(Provided passage):
===
Create an asynchronous materialized view based on a query statement

You can create a materialized view for a specific query statement using the CREATE MATERIALIZED VIEW statement.

Example

The following example creates an asynchronous materialized view based on the above query statement, using tables goods and order_list to "group by order ID and sum the prices of all products in the order", and sets its refresh mode to ASYNC, automatically refreshing every day.

USE test_db;
CREATE MATERIALIZED VIEW order_mv
DISTRIBUTED BY HASH(`order_id`)
REFRESH ASYNC START('2022-09-01 10:00:00') EVERY (interval 1 day)
AS SELECT
    order_list.order_id,
    sum(goods.price) as total
FROM order_list INNER JOIN goods ON goods.item_id1 = order_list.item_id2
GROUP BY order_id;
Note
  • When creating an asynchronous materialized view, you must specify at least one of either bucketing or refresh strategy.

  • You can set different partition and bucketing strategies for asynchronous materialized views than their base tables, but the partition key columns and bucketing columns of the asynchronous materialized view must be in the query statement.

  • Asynchronous materialized views support partition roll-up. For example, if the base table is partitioned by day, you can set the asynchronous materialized view to be partitioned by month.

  • Asynchronous materialized views do not currently support using List partition strategy, nor do they support creation based on base tables using List partitioning.

  • The query statement for creating a materialized view does not support non-deterministic functions, including rand(), random(), uuid(), and sleep().

  • Asynchronous materialized views support various data types.

  • By default, after executing the CREATE MATERIALIZED VIEW statement, StarRocks will immediately start the refresh task, which will consume certain system resources. To defer the refresh time, add the REFRESH DEFERRED parameter.

Notes

  • Asynchronous materialized view refresh mechanism

    Currently, StarRocks supports two ON DEMAND refresh strategies: asynchronous refresh (ASYNC) and manual refresh (MANUAL).

    On this basis, asynchronous materialized views support various refresh mechanisms to control refresh overhead and ensure refresh success rate:

    • Support for setting the maximum number of partitions to refresh. When an asynchronous materialized view has many partitions, a single refresh will consume a lot of resources. You can use this refresh mechanism to specify the maximum number of partitions for a single refresh, thereby splitting the refresh task to ensure that materialized views with large amounts of data can be refreshed in batches and stably.

    • Support for specifying Time to Live (TTL) for partitions of asynchronous materialized views, thereby reducing the storage space occupied by asynchronous materialized views.

    • Support for specifying the refresh range, refreshing only the most recent few partitions, reducing refresh overhead.

    • Support for specifying base tables where data changes will not trigger automatic refresh of the corresponding materialized view.

    • Support for setting resource groups for refresh tasks.

    You can also use ALTER MATERIALIZED VIEW to modify the refresh mechanism of existing asynchronous materialized views.
===
(Excerpted records):
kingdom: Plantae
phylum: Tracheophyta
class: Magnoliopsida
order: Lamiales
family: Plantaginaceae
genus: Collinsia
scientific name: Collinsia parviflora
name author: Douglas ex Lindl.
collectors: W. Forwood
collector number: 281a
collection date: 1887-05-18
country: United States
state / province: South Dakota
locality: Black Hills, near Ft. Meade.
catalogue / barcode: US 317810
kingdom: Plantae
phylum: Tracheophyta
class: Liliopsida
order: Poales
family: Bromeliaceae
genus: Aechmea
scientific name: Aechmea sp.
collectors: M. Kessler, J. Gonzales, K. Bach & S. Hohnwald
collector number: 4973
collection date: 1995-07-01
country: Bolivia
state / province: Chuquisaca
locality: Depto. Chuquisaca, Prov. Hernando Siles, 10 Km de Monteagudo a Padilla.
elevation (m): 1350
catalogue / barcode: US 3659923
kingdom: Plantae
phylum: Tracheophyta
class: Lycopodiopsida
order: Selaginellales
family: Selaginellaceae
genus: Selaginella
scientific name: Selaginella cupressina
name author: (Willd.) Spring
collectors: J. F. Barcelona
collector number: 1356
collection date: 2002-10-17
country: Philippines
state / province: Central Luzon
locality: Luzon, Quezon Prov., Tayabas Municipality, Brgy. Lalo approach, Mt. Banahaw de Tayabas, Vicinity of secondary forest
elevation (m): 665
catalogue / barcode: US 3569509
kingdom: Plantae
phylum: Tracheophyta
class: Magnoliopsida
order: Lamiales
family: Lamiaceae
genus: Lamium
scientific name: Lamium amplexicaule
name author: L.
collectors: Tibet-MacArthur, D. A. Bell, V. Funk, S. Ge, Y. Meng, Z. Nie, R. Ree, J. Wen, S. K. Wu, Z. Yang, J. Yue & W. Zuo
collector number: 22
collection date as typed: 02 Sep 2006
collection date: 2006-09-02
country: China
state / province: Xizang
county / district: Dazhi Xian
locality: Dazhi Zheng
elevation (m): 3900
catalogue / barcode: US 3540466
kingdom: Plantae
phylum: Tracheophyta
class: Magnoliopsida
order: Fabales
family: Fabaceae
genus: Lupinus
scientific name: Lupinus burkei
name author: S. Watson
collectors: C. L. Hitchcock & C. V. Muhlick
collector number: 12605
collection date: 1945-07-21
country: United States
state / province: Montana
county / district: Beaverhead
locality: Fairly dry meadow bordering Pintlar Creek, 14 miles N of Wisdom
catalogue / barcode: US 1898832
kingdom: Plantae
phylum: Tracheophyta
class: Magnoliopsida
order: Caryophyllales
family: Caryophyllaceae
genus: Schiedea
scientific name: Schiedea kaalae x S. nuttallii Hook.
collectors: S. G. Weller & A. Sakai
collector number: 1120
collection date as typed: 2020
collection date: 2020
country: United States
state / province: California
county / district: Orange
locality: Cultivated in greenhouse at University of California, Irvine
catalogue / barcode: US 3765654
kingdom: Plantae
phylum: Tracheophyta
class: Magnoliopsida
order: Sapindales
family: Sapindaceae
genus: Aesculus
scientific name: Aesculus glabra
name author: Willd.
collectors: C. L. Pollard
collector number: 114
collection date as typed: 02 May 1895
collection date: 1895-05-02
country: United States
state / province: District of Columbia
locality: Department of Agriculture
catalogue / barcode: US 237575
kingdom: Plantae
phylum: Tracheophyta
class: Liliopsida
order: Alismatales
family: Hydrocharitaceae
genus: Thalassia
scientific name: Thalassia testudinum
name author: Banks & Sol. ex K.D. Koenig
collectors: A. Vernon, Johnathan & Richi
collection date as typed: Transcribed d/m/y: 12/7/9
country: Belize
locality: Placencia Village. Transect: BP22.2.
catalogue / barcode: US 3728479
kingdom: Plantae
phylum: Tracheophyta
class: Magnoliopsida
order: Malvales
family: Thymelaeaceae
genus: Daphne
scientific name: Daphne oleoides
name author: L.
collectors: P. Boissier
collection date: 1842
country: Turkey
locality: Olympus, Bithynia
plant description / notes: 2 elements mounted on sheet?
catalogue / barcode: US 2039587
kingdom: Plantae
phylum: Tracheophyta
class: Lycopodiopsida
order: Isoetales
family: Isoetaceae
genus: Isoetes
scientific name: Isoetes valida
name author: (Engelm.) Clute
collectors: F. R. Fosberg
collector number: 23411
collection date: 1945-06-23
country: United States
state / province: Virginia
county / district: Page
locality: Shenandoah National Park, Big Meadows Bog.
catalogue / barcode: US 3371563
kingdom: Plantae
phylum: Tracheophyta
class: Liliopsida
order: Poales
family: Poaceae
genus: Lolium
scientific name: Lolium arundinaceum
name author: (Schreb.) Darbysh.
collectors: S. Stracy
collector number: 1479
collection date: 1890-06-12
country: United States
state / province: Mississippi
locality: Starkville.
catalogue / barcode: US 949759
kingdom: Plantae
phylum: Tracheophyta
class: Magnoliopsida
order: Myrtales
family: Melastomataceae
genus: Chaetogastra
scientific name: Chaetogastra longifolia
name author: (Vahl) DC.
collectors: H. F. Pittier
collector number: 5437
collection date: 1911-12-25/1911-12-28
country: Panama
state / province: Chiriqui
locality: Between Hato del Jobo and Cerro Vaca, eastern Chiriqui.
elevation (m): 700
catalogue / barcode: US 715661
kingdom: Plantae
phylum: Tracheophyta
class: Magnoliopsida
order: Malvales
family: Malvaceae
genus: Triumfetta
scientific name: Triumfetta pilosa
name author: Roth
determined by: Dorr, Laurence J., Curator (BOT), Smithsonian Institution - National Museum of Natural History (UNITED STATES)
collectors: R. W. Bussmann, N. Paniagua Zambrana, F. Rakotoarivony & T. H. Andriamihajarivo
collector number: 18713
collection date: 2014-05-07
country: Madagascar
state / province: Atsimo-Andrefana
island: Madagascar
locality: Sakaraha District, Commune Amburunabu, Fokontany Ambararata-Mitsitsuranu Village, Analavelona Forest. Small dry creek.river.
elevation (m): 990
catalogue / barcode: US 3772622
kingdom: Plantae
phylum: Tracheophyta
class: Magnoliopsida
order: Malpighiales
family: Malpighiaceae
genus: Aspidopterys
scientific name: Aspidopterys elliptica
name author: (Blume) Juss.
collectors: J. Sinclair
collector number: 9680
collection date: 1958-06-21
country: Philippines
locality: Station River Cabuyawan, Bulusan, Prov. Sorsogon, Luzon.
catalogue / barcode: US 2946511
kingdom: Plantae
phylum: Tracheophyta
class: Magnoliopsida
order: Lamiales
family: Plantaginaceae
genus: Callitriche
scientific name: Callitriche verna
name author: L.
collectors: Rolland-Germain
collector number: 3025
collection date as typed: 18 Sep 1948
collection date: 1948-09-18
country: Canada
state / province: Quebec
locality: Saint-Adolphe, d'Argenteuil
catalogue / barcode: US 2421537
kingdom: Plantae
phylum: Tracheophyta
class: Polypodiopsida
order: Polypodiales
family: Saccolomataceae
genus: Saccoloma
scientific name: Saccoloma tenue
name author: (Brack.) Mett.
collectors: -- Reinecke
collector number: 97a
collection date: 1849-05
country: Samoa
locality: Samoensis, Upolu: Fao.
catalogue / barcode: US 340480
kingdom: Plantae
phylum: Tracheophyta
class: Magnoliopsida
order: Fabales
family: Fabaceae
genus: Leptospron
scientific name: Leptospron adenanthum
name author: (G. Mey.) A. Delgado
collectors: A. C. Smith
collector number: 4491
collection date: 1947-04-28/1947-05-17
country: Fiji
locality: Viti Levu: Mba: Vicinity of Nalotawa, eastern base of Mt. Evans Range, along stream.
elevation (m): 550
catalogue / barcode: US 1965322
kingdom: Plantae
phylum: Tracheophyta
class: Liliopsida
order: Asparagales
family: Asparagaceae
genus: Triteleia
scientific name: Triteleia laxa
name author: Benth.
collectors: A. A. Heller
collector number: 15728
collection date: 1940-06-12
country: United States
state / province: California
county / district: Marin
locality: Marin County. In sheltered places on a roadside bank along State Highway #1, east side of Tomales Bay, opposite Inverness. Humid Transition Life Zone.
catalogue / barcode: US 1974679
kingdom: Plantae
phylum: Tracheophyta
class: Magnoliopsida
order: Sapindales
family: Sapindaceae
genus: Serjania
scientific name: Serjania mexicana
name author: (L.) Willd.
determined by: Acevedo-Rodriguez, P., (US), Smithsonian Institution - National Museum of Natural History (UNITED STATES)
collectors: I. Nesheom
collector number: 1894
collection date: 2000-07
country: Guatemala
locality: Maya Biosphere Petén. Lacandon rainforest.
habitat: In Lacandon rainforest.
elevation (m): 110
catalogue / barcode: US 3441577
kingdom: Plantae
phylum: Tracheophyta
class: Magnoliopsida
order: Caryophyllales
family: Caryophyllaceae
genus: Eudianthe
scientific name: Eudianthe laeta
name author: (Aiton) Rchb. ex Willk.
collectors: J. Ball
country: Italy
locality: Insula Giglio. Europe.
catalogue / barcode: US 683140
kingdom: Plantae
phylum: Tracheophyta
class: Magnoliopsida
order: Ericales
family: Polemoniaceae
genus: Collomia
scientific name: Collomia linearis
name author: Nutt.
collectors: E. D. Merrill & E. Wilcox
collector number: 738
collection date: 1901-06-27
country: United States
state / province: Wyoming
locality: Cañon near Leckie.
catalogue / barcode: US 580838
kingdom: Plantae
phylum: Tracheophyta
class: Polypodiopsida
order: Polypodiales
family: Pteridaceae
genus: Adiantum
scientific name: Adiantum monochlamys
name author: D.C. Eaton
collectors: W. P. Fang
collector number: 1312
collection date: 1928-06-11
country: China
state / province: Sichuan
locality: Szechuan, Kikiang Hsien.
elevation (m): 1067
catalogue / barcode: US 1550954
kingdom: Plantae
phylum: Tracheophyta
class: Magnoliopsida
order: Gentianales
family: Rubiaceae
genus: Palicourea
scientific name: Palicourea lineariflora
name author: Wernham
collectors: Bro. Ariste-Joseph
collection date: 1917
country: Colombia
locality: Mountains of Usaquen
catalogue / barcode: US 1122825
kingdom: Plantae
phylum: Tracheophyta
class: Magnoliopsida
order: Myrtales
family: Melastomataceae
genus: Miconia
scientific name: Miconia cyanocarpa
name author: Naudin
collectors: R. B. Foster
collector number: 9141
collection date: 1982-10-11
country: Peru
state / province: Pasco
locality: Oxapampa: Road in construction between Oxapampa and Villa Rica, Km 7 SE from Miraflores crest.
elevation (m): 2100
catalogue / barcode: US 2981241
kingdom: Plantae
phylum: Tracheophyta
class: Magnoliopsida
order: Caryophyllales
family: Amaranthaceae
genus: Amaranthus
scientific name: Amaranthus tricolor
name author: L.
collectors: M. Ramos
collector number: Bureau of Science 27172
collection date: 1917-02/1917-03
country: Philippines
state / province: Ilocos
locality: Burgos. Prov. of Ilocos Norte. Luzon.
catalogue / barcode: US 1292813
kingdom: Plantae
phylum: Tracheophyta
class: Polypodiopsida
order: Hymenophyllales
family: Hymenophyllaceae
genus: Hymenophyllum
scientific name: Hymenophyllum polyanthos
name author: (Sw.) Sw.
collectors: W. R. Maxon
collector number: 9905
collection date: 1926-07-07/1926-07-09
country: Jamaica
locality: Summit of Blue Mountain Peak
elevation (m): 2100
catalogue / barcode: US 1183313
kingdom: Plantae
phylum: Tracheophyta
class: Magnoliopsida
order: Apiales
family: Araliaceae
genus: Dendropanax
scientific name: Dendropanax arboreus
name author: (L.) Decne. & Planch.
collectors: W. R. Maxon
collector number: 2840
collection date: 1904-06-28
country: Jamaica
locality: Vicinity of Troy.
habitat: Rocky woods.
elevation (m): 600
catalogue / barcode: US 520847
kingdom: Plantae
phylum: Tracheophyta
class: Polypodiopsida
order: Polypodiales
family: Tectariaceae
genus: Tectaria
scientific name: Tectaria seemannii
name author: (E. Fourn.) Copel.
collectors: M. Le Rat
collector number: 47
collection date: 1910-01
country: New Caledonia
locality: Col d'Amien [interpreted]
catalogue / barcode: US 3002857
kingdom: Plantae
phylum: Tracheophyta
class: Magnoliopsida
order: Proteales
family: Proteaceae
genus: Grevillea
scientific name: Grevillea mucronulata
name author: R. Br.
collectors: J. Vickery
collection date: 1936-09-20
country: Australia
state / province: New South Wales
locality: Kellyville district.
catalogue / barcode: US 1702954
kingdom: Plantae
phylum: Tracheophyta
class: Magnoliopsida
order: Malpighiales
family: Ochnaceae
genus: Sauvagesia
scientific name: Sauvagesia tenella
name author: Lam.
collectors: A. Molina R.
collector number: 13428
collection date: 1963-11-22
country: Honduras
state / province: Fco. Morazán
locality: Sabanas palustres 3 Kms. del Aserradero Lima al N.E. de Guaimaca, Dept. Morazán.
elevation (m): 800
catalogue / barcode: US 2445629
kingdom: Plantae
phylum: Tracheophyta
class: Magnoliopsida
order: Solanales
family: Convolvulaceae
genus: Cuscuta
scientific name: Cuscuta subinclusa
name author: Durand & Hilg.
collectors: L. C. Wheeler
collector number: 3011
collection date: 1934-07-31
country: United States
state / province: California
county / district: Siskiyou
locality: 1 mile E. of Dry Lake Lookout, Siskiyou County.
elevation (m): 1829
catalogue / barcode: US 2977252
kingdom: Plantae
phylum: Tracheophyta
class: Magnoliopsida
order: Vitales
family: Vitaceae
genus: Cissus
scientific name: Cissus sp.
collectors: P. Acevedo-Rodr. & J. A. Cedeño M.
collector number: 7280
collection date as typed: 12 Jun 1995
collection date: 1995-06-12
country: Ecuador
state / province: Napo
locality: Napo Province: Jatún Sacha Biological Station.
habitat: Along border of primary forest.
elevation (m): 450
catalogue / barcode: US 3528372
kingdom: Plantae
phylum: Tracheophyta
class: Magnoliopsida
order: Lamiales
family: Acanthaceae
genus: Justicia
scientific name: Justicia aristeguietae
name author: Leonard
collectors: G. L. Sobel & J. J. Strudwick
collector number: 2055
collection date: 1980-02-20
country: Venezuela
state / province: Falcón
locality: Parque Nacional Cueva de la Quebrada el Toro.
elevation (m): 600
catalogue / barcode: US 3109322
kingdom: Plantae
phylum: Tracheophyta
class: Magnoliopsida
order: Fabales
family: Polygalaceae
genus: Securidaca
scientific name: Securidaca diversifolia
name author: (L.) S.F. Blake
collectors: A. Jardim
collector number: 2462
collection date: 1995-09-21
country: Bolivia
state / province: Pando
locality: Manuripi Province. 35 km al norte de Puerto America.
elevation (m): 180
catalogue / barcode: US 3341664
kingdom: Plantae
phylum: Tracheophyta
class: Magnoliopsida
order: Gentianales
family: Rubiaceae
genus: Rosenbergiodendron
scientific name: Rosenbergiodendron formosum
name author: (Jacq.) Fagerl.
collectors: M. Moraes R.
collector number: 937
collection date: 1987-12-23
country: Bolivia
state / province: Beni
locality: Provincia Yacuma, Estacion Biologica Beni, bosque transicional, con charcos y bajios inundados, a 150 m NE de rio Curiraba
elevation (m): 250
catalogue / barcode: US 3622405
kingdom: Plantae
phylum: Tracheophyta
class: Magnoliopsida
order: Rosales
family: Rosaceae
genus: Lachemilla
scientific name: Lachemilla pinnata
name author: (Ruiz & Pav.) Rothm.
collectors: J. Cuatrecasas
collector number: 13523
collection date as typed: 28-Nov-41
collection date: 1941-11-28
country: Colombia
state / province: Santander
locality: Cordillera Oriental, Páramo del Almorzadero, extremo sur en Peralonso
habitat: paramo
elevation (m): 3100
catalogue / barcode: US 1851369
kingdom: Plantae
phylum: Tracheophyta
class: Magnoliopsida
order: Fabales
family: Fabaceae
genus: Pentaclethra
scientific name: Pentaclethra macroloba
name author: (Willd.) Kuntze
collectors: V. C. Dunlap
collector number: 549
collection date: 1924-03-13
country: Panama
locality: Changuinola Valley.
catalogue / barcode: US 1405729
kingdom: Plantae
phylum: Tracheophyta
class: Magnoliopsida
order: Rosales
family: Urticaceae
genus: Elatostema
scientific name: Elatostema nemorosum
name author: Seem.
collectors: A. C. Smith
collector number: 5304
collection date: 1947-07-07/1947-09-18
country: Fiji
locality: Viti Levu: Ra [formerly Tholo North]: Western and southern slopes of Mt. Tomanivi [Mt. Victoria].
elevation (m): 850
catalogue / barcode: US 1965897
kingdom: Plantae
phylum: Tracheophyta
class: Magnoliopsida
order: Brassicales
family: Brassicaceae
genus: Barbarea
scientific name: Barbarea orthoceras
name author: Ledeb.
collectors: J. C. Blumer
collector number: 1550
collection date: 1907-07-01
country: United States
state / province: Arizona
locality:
===
(Written instruction):
In the materialized view excerpt, which parameter defers the refresh task that otherwise starts right after the CREATE MATERIALIZED VIEW statement runs?

(Result of this task):
REFRESH DEFERRED